**Excerpt**

Am I bragging? Hardly. I’m not exactly an “educated” person as conventionally defined. I graduated high school with a GPA that would best be described as “marginal.” I’ve occasionally attended college, but I’ve ended up with more incomplete classes than completed ones because of life’s demands and a tendency to procrastinate. But I still have a strong desire to learn and I hope this essay encourages you to engage with what feeds your faith and intellect.

I pray you are blessed and that you find your own rhythm of reading, writing, learning, praying, and loving.  

Perspective

As I prepared to write this, I asked my new friend, ChatGPT, to give me the definition of ‘Perspective’. I got three answers (the 4o model seems more verbose than it’s predecessors) and this was one of them:

Mental Viewpoint:
Perspective is a particular attitude or way of thinking about something, often shaped by experience, culture, or context. For example, “From her perspective, the decision made sense.”

Then I asked for an image that represented the same. I’m not sure I completely understand the AI perspective on ‘Perspective’, but it is an interesting image.

**Entries shown**
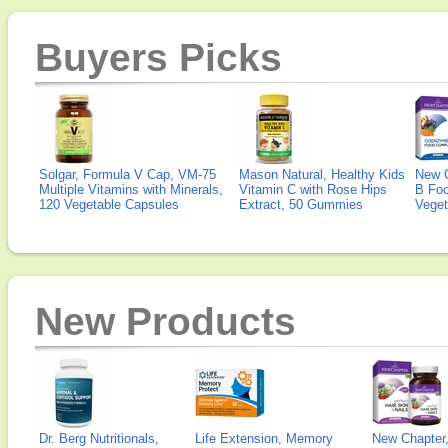
Buyers Picks
Solgar, Formula V Cap, VM-75
Mason Natural, Healthy Kids
New 
Multiple Vitamins with Minerals,
Vitamin C with Rose Hips
B Fo
120 Vegetable Capsules
Extract, 50 Gummies
Veget
New Products
Dr. Berg Nutritionals,
Life Extension, Memory
New Chapter,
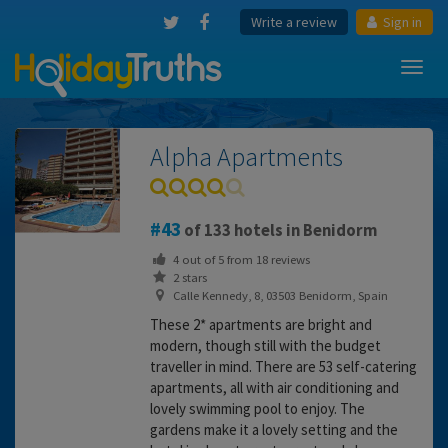
Write a review
Sign in
Toggl
navig
Alpha Apartments
43
of 133 hotels in Benidorm
4
out of
5
from
18
reviews
2 stars
Calle Kennedy, 8, 03503 Benidorm, Spain
These 2* apartments are bright and
modern, though still with the budget
traveller in mind. There are 53 self-catering
apartments, all with air conditioning and
lovely swimming pool to enjoy. The
gardens make it a lovely setting and the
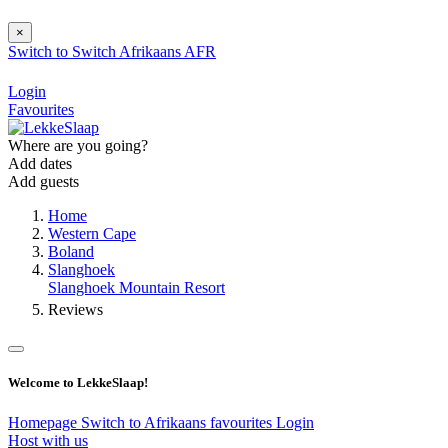
×
Switch to
Switch
Afrikaans
AFR
Login
Favourites
Where are you going?
Add dates
Add guests
Home
Western Cape
Boland
Slanghoek
Slanghoek Mountain Resort
Reviews
Welcome to LekkeSlaap!
Homepage
Switch to Afrikaans
favourites
Login
Host with us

**Apply what you read**
(1) Answer these from the essay on learning and perspective:
(a) How does the writer describe their high school GPA?
(b) What two reasons does the writer give for having more incomplete college classes than completed ones?
(c) How many answers did the writer get when asking ChatGPT to define "Perspective"?
(2) Write the next part of the essay on learning and perspective, starting right after its last sentence.

**Answers provided**
(1)
(a) As "marginal."
(b) Life's demands and a tendency to procrastinate.
(c) Three.

(2)
Not unlike AI though, our minds and spirits (the part of us that lives in the earth suit of our bodies) is programmed, intentionally or otherwise. Part of the definition of ‘Perspective’ that says we are shaped by our culture and context. I would absolutely agree with that. Much of who I am as a person was shaped by my family and other life experiences. But what I didn’t figure out until much later in life was that you can intentionally shape your own perspective by curating your life. By this I mean by intentionally choosing things like:

  • Your daily practices and habits
  • Your friend group
  • Your work cadence and approach
  • Your social media and news feeds (or choosing not to have any)
  • How you treat other people
  • Your sense of gratitude

The great news is that all or at least most of this stuff is under your control. You just have to take that control. You may live in difficult circumstances, but that doesn’t have to mean that you are miserable. I have been acquainted with wealthy people, with every material comfort and blessing you could want, who are still deeply unhappy. I also have met children in the hills of Mexico, living in shacks without running water, who still play and laugh and enjoy their lives. Parking up in a yacht basin in the Caribbean won’t automatically make you happy, and waking up in an impoverished pueblo in Mexico won’t automatically make you weep.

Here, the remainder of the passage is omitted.